WORK TASK: Can you change every "SSL" in the material below to "TLS" and leave everything else unchanged?

DATASET ENTRIES:
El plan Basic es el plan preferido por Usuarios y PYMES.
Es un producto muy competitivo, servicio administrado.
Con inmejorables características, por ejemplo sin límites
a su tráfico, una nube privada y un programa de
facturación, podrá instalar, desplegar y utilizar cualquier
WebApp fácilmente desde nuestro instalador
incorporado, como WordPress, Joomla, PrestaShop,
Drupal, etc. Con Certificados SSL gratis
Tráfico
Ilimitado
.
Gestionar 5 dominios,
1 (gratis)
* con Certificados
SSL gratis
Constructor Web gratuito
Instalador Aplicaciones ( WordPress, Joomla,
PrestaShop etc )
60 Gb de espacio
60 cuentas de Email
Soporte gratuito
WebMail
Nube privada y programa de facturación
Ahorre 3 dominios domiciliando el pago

TASK RESPONSE:
El plan Basic es el plan preferido por Usuarios y PYMES.
Es un producto muy competitivo, servicio administrado.
Con inmejorables características, por ejemplo sin límites
a su tráfico, una nube privada y un programa de
facturación, podrá instalar, desplegar y utilizar cualquier
WebApp fácilmente desde nuestro instalador
incorporado, como WordPress, Joomla, PrestaShop,
Drupal, etc. Con Certificados TLS gratis
Tráfico
Ilimitado
.
Gestionar 5 dominios,
1 (gratis)
* con Certificados
TLS gratis
Constructor Web gratuito
Instalador Aplicaciones ( WordPress, Joomla,
PrestaShop etc )
60 Gb de espacio
60 cuentas de Email
Soporte gratuito
WebMail
Nube privada y programa de facturación
Ahorre 3 dominios domiciliando el pago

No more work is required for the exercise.